> **Stored data**
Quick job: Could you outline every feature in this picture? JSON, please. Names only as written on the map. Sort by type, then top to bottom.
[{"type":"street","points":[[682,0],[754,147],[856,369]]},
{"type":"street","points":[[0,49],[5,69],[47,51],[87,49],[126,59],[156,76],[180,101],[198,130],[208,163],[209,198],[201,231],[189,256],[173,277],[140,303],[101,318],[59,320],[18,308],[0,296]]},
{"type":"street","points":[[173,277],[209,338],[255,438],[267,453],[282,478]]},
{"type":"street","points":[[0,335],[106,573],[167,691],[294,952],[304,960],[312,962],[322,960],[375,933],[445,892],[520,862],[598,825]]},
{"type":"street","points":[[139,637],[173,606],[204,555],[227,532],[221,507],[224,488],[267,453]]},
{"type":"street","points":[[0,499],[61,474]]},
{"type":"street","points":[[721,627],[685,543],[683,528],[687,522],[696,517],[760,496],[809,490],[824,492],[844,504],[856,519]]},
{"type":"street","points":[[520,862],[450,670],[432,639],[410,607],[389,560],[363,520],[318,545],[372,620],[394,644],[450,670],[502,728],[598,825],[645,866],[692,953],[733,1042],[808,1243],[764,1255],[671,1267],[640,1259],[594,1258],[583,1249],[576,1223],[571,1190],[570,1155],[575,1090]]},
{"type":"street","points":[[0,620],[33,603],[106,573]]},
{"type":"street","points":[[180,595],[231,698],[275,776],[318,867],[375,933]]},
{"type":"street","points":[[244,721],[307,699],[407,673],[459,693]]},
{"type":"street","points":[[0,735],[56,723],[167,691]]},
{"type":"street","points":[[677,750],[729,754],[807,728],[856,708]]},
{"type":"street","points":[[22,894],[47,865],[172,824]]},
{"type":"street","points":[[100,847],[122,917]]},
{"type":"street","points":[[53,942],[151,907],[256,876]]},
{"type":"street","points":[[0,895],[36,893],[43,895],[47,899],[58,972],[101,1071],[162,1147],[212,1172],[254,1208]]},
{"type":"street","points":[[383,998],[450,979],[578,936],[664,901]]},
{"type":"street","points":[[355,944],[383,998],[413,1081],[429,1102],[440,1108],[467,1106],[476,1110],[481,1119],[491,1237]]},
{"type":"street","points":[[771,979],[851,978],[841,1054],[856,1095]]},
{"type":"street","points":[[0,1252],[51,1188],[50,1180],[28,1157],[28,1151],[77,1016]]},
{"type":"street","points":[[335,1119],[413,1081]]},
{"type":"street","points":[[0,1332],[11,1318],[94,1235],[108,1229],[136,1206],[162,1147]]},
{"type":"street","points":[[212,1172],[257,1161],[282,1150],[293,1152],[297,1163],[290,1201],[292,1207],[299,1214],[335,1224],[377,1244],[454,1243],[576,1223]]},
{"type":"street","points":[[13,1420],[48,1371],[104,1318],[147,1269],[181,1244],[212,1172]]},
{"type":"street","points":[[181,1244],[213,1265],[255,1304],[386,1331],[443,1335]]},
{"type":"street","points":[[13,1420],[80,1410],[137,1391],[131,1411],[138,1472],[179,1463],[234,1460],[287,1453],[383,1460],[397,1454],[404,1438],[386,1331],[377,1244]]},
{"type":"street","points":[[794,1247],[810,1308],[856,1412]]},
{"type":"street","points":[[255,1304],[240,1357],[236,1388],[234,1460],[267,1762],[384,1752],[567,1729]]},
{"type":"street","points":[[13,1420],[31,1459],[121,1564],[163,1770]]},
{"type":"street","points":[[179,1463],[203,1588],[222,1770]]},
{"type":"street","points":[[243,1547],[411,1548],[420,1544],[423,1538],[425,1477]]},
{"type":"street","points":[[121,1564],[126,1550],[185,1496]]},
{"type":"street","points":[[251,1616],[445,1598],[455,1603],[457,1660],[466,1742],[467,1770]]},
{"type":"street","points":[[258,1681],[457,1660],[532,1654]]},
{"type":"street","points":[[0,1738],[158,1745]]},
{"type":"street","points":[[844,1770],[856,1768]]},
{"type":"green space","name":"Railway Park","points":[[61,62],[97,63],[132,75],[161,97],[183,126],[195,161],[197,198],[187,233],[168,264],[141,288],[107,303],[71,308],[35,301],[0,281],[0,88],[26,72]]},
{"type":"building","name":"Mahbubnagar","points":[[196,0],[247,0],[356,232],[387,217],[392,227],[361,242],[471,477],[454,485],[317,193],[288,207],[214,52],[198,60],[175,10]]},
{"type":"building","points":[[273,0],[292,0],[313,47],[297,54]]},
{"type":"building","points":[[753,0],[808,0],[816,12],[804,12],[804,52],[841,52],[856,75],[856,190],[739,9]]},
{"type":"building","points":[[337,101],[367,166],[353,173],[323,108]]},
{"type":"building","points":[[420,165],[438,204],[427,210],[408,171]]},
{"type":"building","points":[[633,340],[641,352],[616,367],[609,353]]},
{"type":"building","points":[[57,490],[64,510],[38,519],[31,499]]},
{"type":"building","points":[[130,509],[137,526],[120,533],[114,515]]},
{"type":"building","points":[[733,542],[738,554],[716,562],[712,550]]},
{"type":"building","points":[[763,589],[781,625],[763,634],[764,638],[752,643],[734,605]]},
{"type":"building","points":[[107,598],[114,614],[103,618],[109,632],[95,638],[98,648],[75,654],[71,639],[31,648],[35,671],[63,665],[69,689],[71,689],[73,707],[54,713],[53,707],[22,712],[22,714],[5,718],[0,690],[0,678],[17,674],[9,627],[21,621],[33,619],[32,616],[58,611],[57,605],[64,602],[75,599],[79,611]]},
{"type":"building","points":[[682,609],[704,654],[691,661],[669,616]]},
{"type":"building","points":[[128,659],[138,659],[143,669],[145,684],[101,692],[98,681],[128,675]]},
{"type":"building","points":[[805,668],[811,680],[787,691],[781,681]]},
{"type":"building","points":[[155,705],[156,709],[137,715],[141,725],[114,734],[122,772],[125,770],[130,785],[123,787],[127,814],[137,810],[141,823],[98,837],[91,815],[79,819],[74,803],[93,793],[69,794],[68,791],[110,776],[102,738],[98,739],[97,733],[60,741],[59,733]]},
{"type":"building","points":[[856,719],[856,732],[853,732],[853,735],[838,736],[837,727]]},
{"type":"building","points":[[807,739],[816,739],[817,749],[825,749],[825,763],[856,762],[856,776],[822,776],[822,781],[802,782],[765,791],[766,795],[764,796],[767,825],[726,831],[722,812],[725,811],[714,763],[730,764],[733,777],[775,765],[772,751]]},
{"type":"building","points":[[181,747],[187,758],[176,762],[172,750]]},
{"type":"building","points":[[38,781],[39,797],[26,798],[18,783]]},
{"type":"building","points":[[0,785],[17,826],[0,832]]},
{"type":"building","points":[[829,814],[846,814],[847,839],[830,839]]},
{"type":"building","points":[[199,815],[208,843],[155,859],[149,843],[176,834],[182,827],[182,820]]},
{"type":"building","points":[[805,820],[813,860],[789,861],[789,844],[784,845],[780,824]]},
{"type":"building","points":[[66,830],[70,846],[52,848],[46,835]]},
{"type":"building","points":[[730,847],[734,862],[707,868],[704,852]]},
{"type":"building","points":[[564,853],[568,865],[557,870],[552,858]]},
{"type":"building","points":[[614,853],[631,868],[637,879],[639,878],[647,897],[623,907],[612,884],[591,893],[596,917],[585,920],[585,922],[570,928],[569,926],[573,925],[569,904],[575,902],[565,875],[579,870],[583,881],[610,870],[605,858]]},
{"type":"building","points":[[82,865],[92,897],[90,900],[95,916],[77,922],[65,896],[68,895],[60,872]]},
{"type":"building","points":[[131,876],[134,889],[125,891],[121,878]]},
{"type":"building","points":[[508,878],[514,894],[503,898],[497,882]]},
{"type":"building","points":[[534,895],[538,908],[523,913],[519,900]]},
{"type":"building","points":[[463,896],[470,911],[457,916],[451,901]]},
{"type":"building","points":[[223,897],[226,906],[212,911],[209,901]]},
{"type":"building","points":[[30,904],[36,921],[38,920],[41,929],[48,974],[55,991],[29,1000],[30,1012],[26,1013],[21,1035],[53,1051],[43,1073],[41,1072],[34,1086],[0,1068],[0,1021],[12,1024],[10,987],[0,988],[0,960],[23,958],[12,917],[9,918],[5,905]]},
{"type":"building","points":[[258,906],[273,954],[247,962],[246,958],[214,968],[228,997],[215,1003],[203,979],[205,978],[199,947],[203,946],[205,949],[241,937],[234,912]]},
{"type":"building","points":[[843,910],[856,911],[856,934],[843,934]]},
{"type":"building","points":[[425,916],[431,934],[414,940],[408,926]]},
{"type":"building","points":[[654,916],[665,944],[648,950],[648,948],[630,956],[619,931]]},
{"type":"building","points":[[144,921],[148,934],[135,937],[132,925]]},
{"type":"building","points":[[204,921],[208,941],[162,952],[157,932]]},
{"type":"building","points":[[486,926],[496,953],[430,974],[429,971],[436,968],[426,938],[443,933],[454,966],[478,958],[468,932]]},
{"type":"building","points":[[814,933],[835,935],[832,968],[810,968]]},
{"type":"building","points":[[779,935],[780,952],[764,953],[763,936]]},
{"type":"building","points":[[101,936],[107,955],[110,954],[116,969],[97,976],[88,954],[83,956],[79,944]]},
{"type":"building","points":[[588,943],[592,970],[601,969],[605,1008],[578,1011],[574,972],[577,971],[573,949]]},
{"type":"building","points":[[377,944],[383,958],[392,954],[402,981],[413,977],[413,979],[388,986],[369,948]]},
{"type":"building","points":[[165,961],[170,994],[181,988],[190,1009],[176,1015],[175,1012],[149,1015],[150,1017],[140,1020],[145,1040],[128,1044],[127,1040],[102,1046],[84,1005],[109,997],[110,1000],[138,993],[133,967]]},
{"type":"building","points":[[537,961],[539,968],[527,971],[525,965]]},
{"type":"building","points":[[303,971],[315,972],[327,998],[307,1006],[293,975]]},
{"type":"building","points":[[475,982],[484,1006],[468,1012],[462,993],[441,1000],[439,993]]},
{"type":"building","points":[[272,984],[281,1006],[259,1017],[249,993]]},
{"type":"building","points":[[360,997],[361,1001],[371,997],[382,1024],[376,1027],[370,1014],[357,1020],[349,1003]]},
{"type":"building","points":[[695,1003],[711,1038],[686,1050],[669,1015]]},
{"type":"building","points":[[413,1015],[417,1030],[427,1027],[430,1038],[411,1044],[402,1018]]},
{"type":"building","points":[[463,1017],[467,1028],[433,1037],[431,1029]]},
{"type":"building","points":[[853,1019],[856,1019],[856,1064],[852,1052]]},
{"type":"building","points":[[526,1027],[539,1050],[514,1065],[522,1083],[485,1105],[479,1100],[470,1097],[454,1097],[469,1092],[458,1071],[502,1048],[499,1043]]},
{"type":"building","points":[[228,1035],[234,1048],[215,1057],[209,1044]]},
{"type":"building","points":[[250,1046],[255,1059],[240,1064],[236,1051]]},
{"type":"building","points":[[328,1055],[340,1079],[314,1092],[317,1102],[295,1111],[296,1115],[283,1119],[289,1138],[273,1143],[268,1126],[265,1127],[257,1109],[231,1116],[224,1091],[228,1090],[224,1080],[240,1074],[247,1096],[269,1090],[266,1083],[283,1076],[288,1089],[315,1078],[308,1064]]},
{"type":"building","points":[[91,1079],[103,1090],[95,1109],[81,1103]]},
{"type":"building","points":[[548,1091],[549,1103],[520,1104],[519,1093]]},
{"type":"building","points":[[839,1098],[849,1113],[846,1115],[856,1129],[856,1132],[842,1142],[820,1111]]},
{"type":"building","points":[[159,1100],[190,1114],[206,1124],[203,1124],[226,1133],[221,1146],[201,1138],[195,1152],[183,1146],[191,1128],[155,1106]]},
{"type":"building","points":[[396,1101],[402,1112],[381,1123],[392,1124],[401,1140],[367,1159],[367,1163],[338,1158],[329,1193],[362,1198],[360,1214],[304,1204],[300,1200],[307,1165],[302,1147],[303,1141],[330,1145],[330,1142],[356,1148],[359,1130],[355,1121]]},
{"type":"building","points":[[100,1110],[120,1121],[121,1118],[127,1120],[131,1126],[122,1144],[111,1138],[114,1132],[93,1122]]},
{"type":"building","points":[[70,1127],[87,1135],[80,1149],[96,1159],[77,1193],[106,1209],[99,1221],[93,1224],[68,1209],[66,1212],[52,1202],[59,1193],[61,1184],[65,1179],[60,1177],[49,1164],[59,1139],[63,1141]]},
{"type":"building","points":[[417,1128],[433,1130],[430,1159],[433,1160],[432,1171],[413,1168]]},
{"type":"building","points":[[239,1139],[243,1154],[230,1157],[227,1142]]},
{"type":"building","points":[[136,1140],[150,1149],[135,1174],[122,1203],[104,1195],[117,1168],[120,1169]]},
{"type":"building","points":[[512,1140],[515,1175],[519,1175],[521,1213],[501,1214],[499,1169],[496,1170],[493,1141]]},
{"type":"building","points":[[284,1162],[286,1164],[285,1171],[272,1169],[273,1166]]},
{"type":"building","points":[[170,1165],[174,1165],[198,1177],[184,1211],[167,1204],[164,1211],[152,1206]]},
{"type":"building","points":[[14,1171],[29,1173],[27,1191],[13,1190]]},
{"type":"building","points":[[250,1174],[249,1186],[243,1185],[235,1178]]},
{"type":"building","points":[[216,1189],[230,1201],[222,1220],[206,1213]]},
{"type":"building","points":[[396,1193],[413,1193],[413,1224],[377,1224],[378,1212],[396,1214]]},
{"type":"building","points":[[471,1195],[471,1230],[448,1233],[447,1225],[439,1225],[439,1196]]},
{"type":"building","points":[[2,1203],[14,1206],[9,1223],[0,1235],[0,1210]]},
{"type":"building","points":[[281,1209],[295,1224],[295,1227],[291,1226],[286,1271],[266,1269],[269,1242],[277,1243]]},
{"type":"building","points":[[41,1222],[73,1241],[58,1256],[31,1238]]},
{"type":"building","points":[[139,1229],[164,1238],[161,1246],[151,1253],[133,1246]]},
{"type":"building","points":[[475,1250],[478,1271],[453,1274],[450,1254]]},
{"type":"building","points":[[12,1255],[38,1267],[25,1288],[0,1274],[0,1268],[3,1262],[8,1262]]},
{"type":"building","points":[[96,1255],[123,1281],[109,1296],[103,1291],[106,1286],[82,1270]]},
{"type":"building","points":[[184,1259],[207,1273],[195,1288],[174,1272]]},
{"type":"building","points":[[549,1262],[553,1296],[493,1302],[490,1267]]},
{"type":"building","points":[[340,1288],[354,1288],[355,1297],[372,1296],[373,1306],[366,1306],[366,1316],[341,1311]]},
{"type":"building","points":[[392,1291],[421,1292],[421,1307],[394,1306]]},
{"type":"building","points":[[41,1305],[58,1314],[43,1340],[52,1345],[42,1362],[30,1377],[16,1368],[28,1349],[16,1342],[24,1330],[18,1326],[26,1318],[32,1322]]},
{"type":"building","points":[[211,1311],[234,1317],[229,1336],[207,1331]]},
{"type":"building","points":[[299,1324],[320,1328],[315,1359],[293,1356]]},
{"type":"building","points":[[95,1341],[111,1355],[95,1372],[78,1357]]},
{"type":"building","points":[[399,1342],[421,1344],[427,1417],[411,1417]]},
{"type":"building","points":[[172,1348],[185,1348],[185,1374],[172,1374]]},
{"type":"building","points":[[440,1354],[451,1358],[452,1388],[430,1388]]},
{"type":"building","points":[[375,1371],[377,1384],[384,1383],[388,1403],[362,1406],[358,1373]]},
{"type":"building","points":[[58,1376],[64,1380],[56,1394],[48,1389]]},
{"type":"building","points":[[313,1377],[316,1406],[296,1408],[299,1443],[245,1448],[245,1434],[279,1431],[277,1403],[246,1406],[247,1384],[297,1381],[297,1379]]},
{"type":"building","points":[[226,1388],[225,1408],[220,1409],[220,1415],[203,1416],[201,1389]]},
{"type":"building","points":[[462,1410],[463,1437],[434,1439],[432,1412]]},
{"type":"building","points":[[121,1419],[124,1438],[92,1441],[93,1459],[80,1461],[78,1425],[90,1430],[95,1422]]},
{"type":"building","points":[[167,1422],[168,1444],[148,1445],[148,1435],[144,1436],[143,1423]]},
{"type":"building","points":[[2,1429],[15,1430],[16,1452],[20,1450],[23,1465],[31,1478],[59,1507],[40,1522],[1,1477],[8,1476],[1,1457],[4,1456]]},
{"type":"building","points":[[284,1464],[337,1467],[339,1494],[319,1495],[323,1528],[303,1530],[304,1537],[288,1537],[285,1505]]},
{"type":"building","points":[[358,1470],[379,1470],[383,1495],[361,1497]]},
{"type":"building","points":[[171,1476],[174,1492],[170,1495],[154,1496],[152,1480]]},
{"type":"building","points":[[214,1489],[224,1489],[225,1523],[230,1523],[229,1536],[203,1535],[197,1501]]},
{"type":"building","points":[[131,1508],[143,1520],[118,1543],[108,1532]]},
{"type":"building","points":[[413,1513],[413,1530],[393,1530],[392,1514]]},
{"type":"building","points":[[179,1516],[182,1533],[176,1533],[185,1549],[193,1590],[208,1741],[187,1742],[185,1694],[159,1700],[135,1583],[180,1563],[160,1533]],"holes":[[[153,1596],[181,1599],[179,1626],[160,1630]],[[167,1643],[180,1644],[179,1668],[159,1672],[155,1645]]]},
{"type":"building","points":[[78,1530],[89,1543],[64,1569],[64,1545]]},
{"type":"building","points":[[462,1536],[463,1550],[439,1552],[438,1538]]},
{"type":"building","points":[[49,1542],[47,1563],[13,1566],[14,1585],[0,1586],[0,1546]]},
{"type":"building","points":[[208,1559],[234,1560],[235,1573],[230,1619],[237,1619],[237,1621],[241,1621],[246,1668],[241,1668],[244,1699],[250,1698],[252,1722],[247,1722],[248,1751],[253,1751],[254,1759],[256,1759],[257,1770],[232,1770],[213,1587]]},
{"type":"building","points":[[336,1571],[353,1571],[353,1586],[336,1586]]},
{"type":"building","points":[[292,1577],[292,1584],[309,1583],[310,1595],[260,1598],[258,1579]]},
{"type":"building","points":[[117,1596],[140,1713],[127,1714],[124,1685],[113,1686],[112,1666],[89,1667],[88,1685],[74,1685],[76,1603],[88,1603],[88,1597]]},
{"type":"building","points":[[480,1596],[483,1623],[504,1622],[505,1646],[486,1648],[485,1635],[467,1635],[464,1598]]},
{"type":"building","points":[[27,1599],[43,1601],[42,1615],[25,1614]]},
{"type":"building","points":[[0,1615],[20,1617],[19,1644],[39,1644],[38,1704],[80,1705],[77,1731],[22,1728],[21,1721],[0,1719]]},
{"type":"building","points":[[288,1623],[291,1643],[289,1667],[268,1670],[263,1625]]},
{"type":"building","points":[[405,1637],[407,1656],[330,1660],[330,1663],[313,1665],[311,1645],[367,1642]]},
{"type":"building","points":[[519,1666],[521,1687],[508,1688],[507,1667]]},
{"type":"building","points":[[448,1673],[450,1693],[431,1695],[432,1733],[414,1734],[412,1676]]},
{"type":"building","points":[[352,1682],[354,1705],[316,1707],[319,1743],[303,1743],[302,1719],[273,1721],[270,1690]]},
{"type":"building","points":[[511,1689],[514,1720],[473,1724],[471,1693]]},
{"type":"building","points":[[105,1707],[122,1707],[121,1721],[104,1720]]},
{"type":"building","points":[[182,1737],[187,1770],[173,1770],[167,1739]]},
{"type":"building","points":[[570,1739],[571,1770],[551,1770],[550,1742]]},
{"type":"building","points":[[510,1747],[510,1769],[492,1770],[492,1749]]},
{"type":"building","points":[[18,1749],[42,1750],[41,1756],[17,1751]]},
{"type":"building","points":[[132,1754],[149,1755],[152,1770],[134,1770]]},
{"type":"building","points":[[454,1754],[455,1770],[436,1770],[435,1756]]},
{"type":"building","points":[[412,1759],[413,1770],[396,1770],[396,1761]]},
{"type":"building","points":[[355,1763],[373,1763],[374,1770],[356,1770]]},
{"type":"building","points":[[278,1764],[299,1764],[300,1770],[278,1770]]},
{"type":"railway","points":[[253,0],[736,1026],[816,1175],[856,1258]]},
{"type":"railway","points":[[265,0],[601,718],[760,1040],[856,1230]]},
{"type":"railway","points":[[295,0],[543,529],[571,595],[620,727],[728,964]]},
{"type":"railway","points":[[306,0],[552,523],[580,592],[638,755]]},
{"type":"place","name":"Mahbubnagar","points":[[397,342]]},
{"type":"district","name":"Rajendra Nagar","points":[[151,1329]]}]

> **Exercise requirements**
Copy out every line from the material above in which the word "Mahbubnagar" appears.

> **Response below**
{"type":"building","name":"Mahbubnagar","points":[[196,0],[247,0],[356,232],[387,217],[392,227],[361,242],[471,477],[454,485],[317,193],[288,207],[214,52],[198,60],[175,10]]},
{"type":"place","name":"Mahbubnagar","points":[[397,342]]},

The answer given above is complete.